BSkyB: UK media policy ‘living in the past’
October 30, 2013
By Colin Mann
A senior executive at BSkyB has accused the UK government of missing an opportunity to think more widely about the future of the broadcasting industry, suggesting its strategy paper wrongly concentrates on old arguments in an already heavily-regulated industry, risking handing the advantage to rival players.
Participating in a session on responses to the government’s digital communications strategy at the Westminster eForum, David Wheeldon, Director of Policy and Public Affairs, argued that the paper ignored the key market dynamics that had occurred in the last five years. “Netflix, which is a company with 40 million subscribers and has invested $200 million in original content is referenced only once. Twitter gets a single mention, despite the impact it is having on news dissemination and plurality,” he noted.
“The UK’s commercial TV sector that is growing faster than the PSBs combined and now invests more in UK content than Channel 4 gets a paltry sentence. Instead, the paper revisits arguments that Ofcom was examining four or five years ago on issues such as protecting the entrenched position of PSBs, the challenge of content standards in an Internet age and switching [suppliers],” he said.

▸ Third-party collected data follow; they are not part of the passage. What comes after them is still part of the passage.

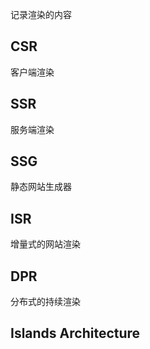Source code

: 
记录渲染的内容

## CSR

客户端渲染

## SSR

服务端渲染

## SSG

静态网站生成器

## ISR

增量式的网站渲染

## DPR

分布式的持续渲染

## Islands Architecture
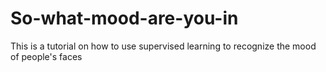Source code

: # So-what-mood-are-you-in
This is a tutorial on how to use supervised learning to recognize the mood of people's faces
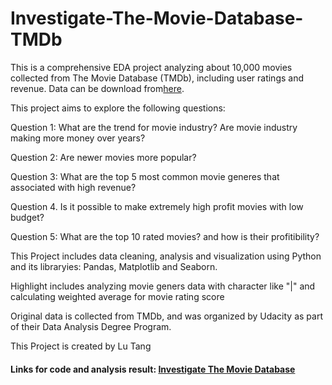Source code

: # Investigate-The-Movie-Database-TMDb

This is a comprehensive EDA project analyzing about 10,000 movies collected from The Movie Database (TMDb), including user ratings and revenue. Data can be download from[here](https://d17h27t6h515a5.cloudfront.net/topher/2017/October/59dd1c4c_tmdb-movies/tmdb-movies.csv).

This project aims to explore the following questions:

Question 1: What are the trend for movie industry? Are movie industry making more money over years?

Question 2: Are newer movies more popular?

Question 3: What are the top 5 most common movie generes that associated with high revenue?

Question 4. Is it possible to make extremely high profit movies with low budget?

Question 5: What are the top 10 rated movies? and how is their profitibility?

This Project includes data cleaning, analysis and visualization using Python and its libraryies: Pandas, Matplotlib and Seaborn. 

Highlight includes analyzing movie geners data with character like "|" and calculating weighted average for movie rating score

Original data is collected from TMDb, and was organized by Udacity as part of their Data Analysis Degree Program.

This Project is created by Lu Tang

#### Links for code and analysis result: <a href="https://nbviewer.jupyter.org/github/lutang123/Investigate-The-Movie-Database/blob/master/Project_%20Investigate%20The%20Movie%20Database%20%28TMDb%29.ipynb">Investigate The Movie Database</a> 
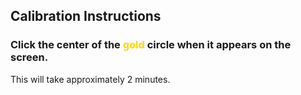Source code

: ## Calibration Instructions
### Click the center of the <span style="color:gold">gold</span> circle when it appears on the screen.

This will take approximately 2 minutes.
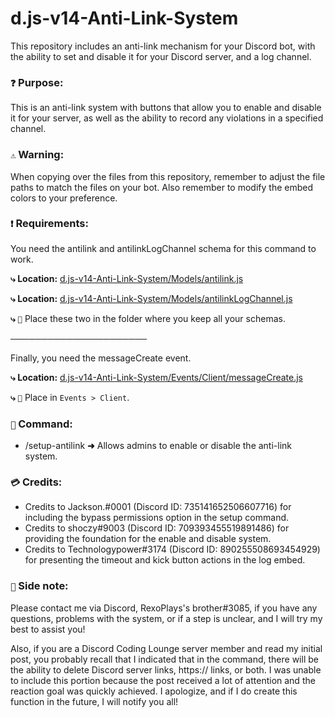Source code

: # d.js-v14-Anti-Link-System
This repository includes an anti-link mechanism for your Discord bot, with the ability to set and disable it for your Discord server, and a log channel.

### `❓` **Purpose:**
This is an anti-link system with buttons that allow you to enable and disable it for your server, as well as the ability to record any violations in a specified channel.

### `⚠️` **Warning:**
When copying over the files from this repository, remember to adjust the file paths to match the files on your bot. Also remember to modify the embed colors to your preference.

### `❗` **Requirements:**
You need the antilink and antilinkLogChannel schema for this command to work.

**⤷ Location:** [d.js-v14-Anti-Link-System/Models/antilink.js](https://github.com/sharpenhead/d.js-v14-Anti-Link-System/blob/main/Models/antilink.js)

**⤷ Location:** [d.js-v14-Anti-Link-System/Models/antilinkLogChannel.js](https://github.com/sharpenhead/d.js-v14-Anti-Link-System/blob/main/Models/antilinkLogChannel.js)

**⤷** `📁` Place these two in the folder where you keep all your schemas.

**──────────────────────**

Finally, you need the messageCreate event.

**⤷ Location:** [d.js-v14-Anti-Link-System/Events/Client/messageCreate.js](https://github.com/sharpenhead/d.js-v14-Anti-Link-System/blob/main/Events/Client/messageCreate.js)

**⤷** `📁` Place in `Events > Client`.

### `🔧` **Command:**
- /setup-antilink **➜** Allows admins to enable or disable the anti-link system.

### `💳` **Credits:**
- Credits to Jackson.#0001 (Discord ID: 735141652506607716) for including the bypass permissions option in the setup command.
- Credits to shoczy#9003 (Discord ID: 709393455519891486) for providing the foundation for the enable and disable system.
- Credits to Technologypower#3174 (Discord ID: 890255508693454929) for presenting the timeout and kick button actions in the log embed.

### `📝` **Side note:**
Please contact me via Discord, RexoPlays's brother#3085, if you have any questions, problems with the system, or if a step is unclear, and I will try my best to assist you!

Also, if you are a Discord Coding Lounge server member and read my initial post, you probably recall that I indicated that in the command, there will be the ability to delete Discord server links, https:// links, or both. I was unable to include this portion because the post received a lot of attention and the reaction goal was quickly achieved. I apologize, and if I do create this function in the future, I will notify you all!
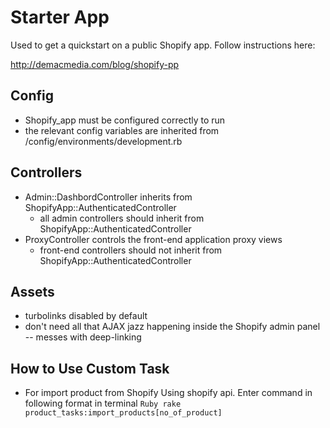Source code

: 
# Starter App

Used to get a quickstart on a public Shopify app. Follow instructions here: 

http://demacmedia.com/blog/shopify-pp

## Config

- Shopify_app must be configured correctly to run
- the relevant config variables are inherited from /config/environments/development.rb

## Controllers

- Admin::DashbordController inherits from ShopifyApp::AuthenticatedController
	- all admin controllers should inherit from ShopifyApp::AuthenticatedController
- ProxyController controls the front-end application proxy views
	- front-end controllers should not inherit from ShopifyApp::AuthenticatedController

## Assets

- turbolinks disabled by default
- don't need all that AJAX jazz happening inside the Shopify admin panel -- messes with deep-linking


## How to Use Custom Task

 - For import product from Shopify Using shopify api. Enter command in following format in terminal
``Ruby
rake product_tasks:import_products[no_of_product]
``
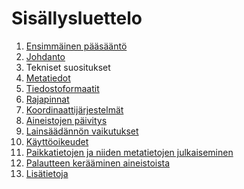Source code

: Sisällysluettelo
================

1. [Ensimmäinen pääsääntö](PrimeDirective.md)
2. [Johdanto](Johdanto.md)
3. Tekniset suositukset 
  1. [Metatiedot](Metatiedot.md) 
  2. [Tiedostoformaatit](Tiedostoformaatti.md) 
  3. [Rajapinnat](Rajapinta.md) 
  4. [Koordinaattijärjestelmät](Koordinaatistot.md) 
  5. [Aineistojen päivitys](AineistojenPaivitys.md) 
4. [Lainsäädännön vaikutukset](Laki.md) 
5. [Käyttöoikeudet](Käyttöoikeudet.md)
6. [Paikkatietojen ja niiden metatietojen julkaiseminen](Julkaiseminen.md)
7. [Palautteen kerääminen aineistoista](Palaute.md)
8. [Lisätietoja](Lisätietoja.md)


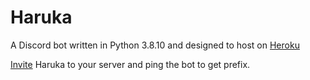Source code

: # Haruka
A Discord bot written in Python 3.8.10 and designed to host on [Heroku](https://dashboard.heroku.com/apps/haruka39)

[Invite](https://discord.com/oauth2/authorize?client_id=848178172536946708&scope=bot) Haruka to your server and ping the bot to get prefix.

“It’s a shame that so much energy is devoted to bits of the industry that are already heavily regulated, all subject to massive public intervention while our international rivals let the market drive innovation and investment. I’m afraid I fear that the government’s missed an opportunity to think more widely about the future of our industry in broad strategic terms. How will technology alter the shape of the market in 10 years? How are business models going to change? What do consumers really care about and what will help the sector compete globally,” he suggested.